START Page excerpt

Yes, to run LLaMa locally on my Macbook. 😄

Supporting Edge AI (AI which you can run where your data is, not in the cloud) nicely fits my personal mission of “Strengthening individual power and independence”, so I help where I can. 🚀

Reply to this note

Please Login to reply.

Discussion

Is it supposed to be so slow? I am getting like 1 token a second on my m1 on 8 threads. Seems to work a bit faster in my ryzen on 16 threads, maybe not as optimized on apple silicon yet? His demo seemed much faster than mine though :/

Most likely you are doing something wrong… it should be reasonably fast.

How did you build it and how do you invoke it?

Use 4 threads, it’s much faster. How much RAM do you have?

You use a MacBook? I bet you haven’t abandoned nixOS of course, right?

END Page excerpt
START Entries supplied

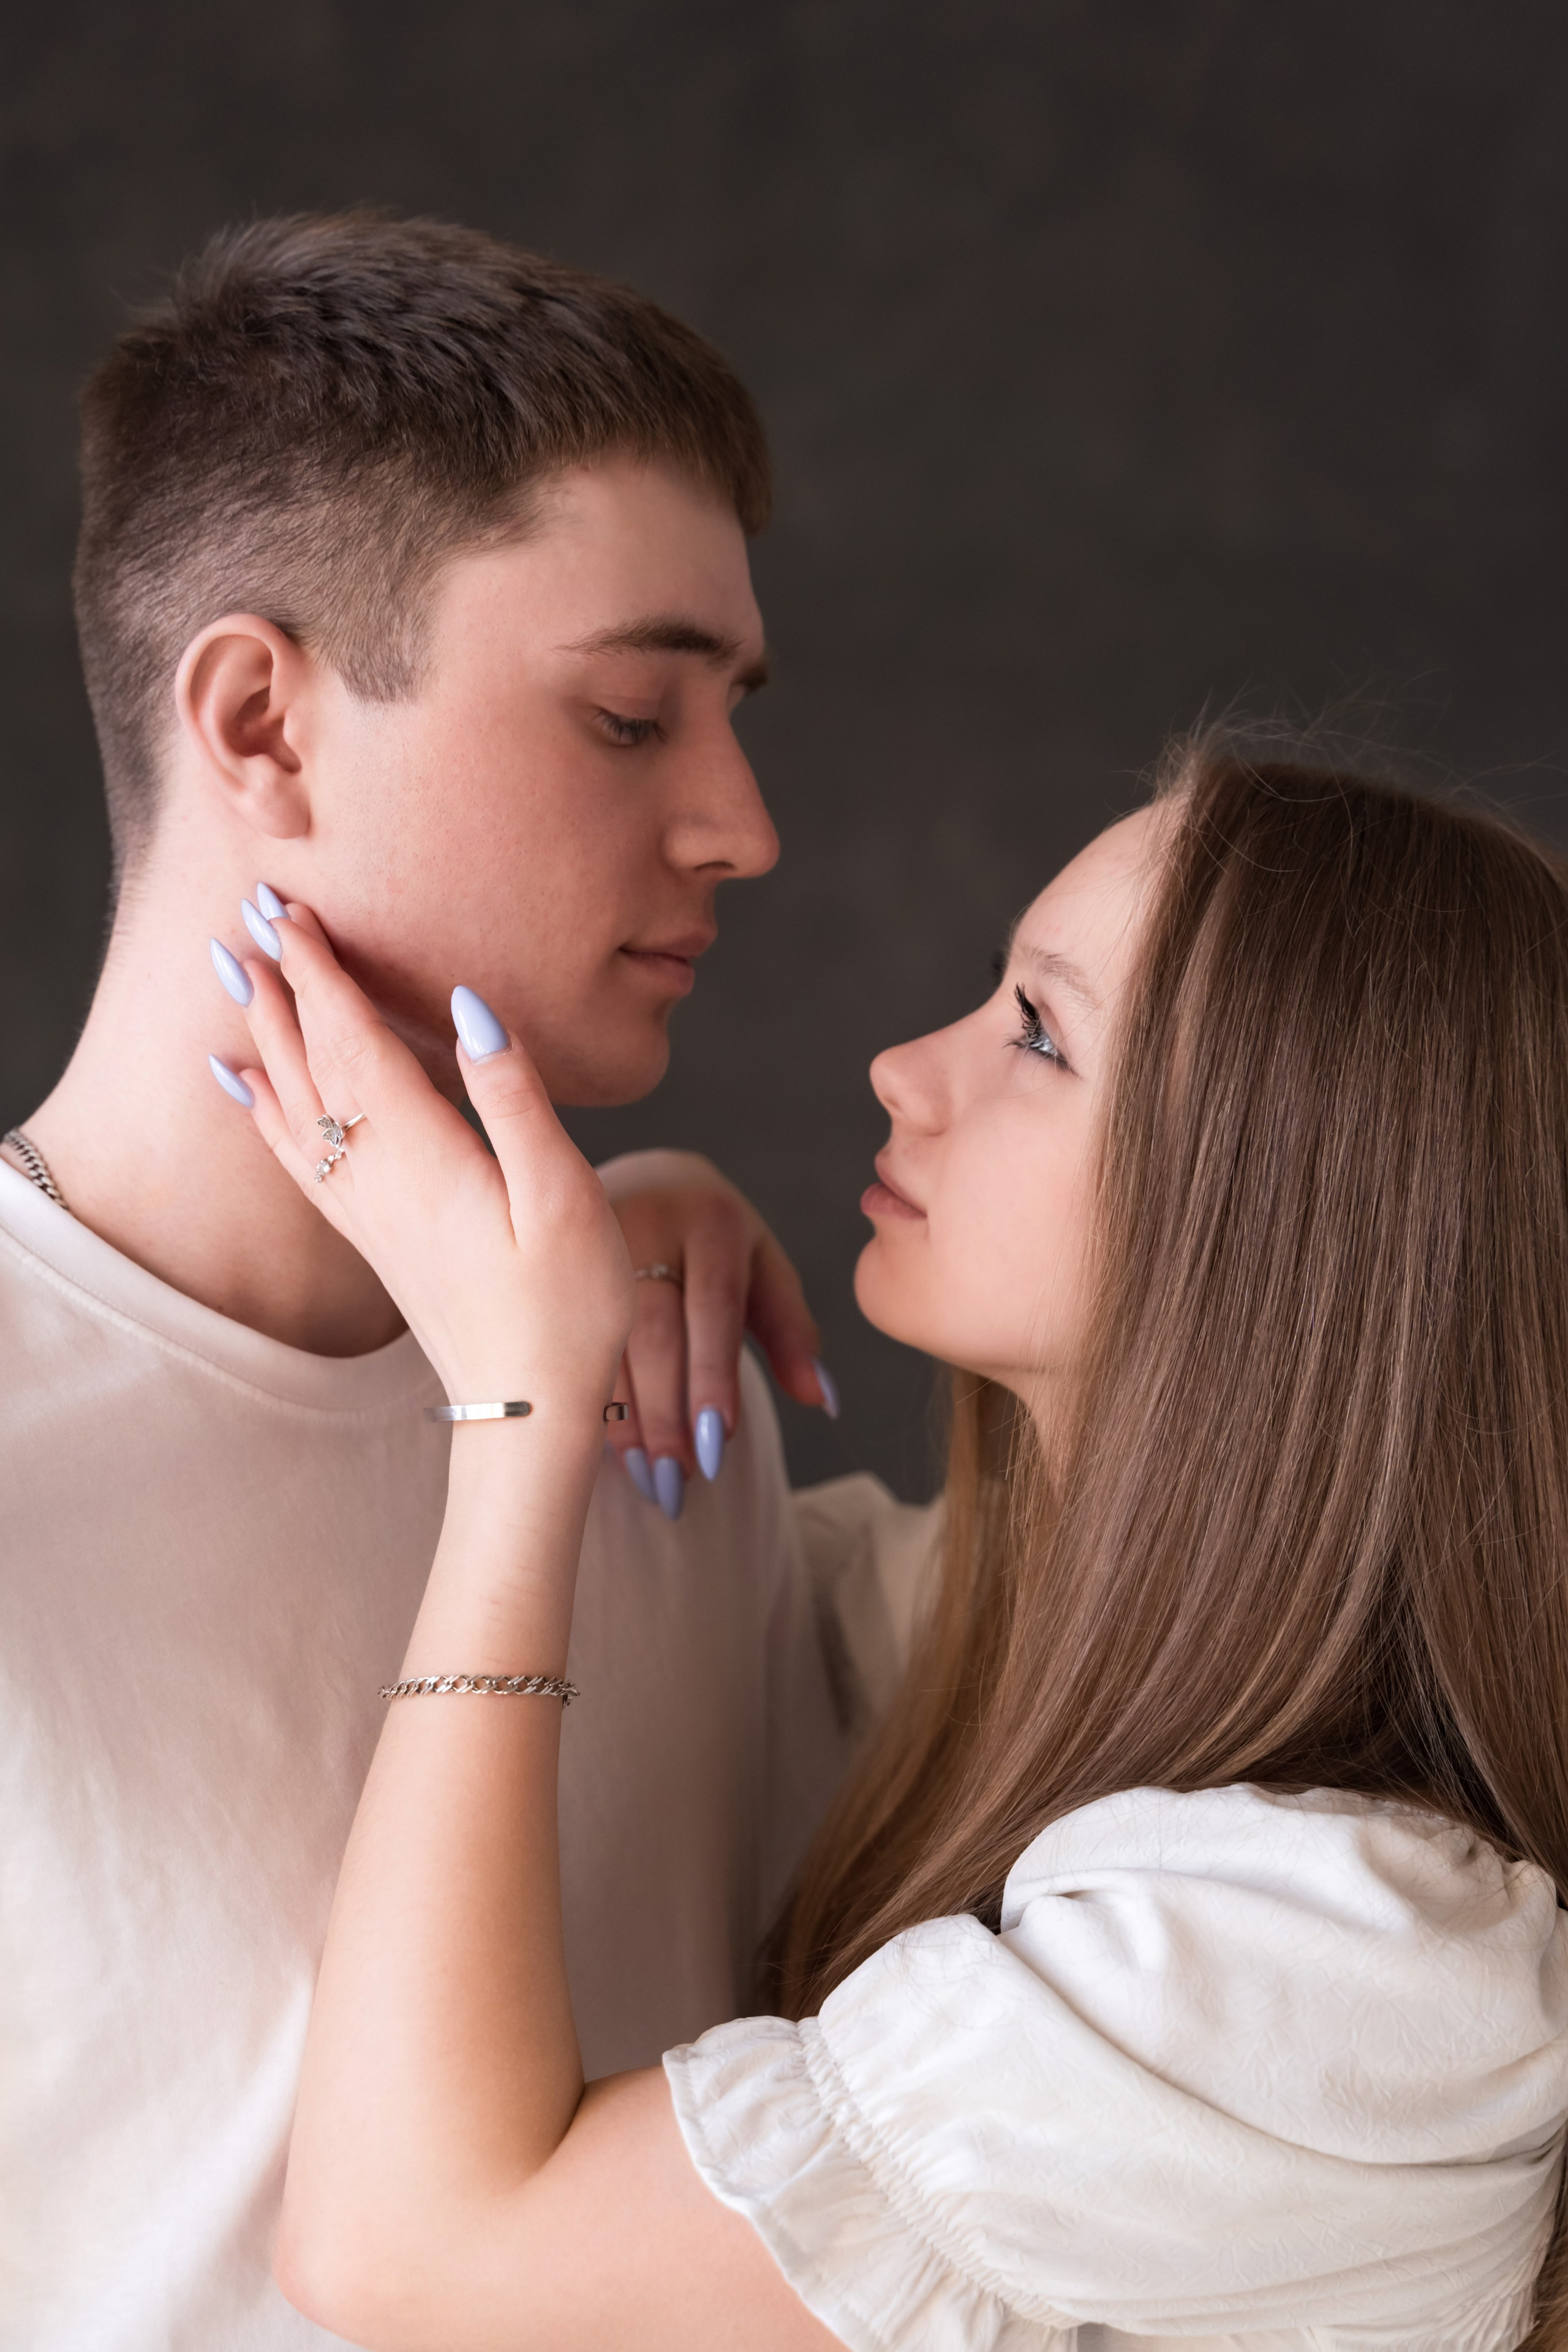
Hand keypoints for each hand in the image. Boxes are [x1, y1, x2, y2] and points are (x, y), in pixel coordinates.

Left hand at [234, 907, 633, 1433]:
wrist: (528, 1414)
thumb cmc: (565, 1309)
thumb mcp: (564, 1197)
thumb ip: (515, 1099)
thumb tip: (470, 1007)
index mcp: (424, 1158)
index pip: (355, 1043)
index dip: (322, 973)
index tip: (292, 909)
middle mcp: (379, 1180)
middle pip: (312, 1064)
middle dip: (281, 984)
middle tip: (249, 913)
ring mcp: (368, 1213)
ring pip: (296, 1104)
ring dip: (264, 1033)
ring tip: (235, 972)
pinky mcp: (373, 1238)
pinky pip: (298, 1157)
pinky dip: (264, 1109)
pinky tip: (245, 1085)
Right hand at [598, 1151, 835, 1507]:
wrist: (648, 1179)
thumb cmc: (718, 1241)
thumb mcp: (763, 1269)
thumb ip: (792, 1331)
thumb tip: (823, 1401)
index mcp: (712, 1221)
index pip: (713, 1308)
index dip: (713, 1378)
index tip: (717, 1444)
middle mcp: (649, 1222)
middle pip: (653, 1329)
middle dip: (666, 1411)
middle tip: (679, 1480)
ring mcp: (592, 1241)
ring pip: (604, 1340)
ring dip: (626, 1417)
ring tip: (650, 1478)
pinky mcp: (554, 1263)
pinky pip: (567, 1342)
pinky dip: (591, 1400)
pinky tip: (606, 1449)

END Entries supplied

**Problems to work on**
(a) Summarize the LLaMa-on-a-MacBook thread in two sentences.
(b) Carry on the LLaMa-on-a-MacBook thread after its last reply.

**Responses in order**
(a) The poster runs LLaMa locally on a MacBook and supports edge AI, meaning AI that runs where the data is rather than in the cloud, because it fits their mission of "Strengthening individual power and independence." In the discussion, one user reports about one token a second on an M1 with 8 threads, and the replies say they are probably doing something wrong, ask how they built and invoked it, and suggest using 4 threads.

(b)
It runs fast on my ryzen 1800x (nixos) on 16 threads:

system_info: n_threads = 16 / 16 | AVX = 1 | AVX2 = 1 | AVX512 = 0 | FMA = 1 | NEON = 0 | ARM_FMA = 0 | F16C = 1 | FP16_VA = 0 | WASM_SIMD = 0 | BLAS = 0 | SSE3 = 1 | VSX = 0

my m1 shows:

system_info: n_threads = 4 / 8 | AVX = 0 | AVX2 = 0 | AVX512 = 0 | FMA = 0 | NEON = 1 | ARM_FMA = 1 | F16C = 0 | FP16_VA = 1 | WASM_SIMD = 0 | BLAS = 1 | SSE3 = 0 | VSX = 0

using about 1.5GB of ram?

Nixpkgs work on macOS perfectly!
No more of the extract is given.